Edward Mathias
& Company

01928 739799

 01928 739191 info@edwardmathias.com

Blade Care

If you want to know how to avoid damage please read on.


If you are not interested we will be happy to take the money you may waste.


BUT WE WON’T

BE THERE

TO HELP YOU

TO WEED

BADLY CUT JOBS!

Illustration of a typical plotter blade magnified approximately 50/1


ALL the cutting is done by the TINY particle
 shown coloured blue


Its actual size is smaller than this full stop  .


It is VERY fragile
and VERY easy
to damage


You won’t be able to see the damage without a microscope.


You won’t know it is damaged until you try to weed a badly cut job.

BACKING

VINYL

With very few exceptions, plotter blades are made from Tungsten Carbide, which, although one of the hardest and most wear resistant materials known to mankind, is also one of the most brittle, especially when it is ground to the very fine edge needed for cutting vinyl and similar materials.

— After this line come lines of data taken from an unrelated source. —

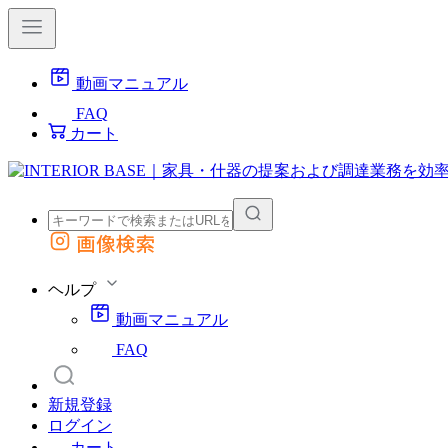
動画マニュアル
FAQ
カート
画像検索
外部サイトの商品をカートに追加
他のサイトで見つけた商品ページのURLを貼り付けて、カートに追加できます
ヘルプ
動画マニュアル
FAQ
新規登録
ログイン
カート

Plotter blades are high precision tools.

We manufacture them, and where appropriate, re-sharpen them accurately to within a few microns, we examine them under a microscope then we carefully protect the tips and put them in a box before we post them to you in a padded envelope.


Despite our efforts, many will be wrecked by careless users before they cut their first piece of vinyl.

Others will be wrecked at the instant of their very first cut.


ALL plotter blades are surprisingly fragile. [not just ours]
It is very easy to damage a blade, not easy to see the damage but very easy to see the result

when you try to weed a badly cut job.

Damage that can only be seen under a microscope can cause a blade to cut badly, or not at all.

If damage [usually chipping] can be seen with unaided sight then it is a total disaster.


Weeding time is expensive - a badly cut job can waste much more than the cost of a blade.


YOUR PLOTTER IS ONLY AS GOOD AS THE BLADE

If you wish to cut accurately and prolong the life of your blades you should to treat them with care.


There is very little more that any blade manufacturer can do to extend blade life but there is much you can do by taking a little care.


Damaged blades cause us no problem whatsoever - they increase our income.

If you are careless - we get more of your money.

We provide this information for YOUR benefit, not ours.

TAKING CARE OF YOUR BLADES


When installing a new blade or Smart Knife in your plotter

ALWAYS start with LOW pressure/force AND DO A TEST CUT.

If the initial cutting pressure is set too high your blade will penetrate the backing paper and be damaged by the cutting strip or roller underneath [this can also damage your plotter].


If you make this mistake the damage is instant, there are no second chances.

Reducing the pressure after the damage has occurred is pointless [so is the blade] which will then cut badly or not at all.


AVOID false economy - using scraps of media with damaged or uneven edges which can “catch” and damage the blade when your plotter is initialising.


DO NOT remove knife assembly from plotter unnecessarily - accidentally touching blades on parts of your plotter during removal and refitting provide opportunities for damage.


DO NOT leave blades unprotected - even when only temporarily removed from plotter.

Blades should always be stored separately with tips protected.


CUTTING TOUGH AND/OR ABRASIVE MATERIALS

Fluorescent, reflective, foil, card, magnetic, polyester, polycarbonate, Lexan, Lexedge, Mylar etc


On some machines you may not need to use a different type of blade but remember that a blade used on these materials will quickly lose the extreme sharpness needed for finer materials.

Use a SEPARATE blade - sometimes - but not always -  a different type - but always separate.


NEVER allow the Cutting Tip of a blade to touch anything  except the material you wish to cut.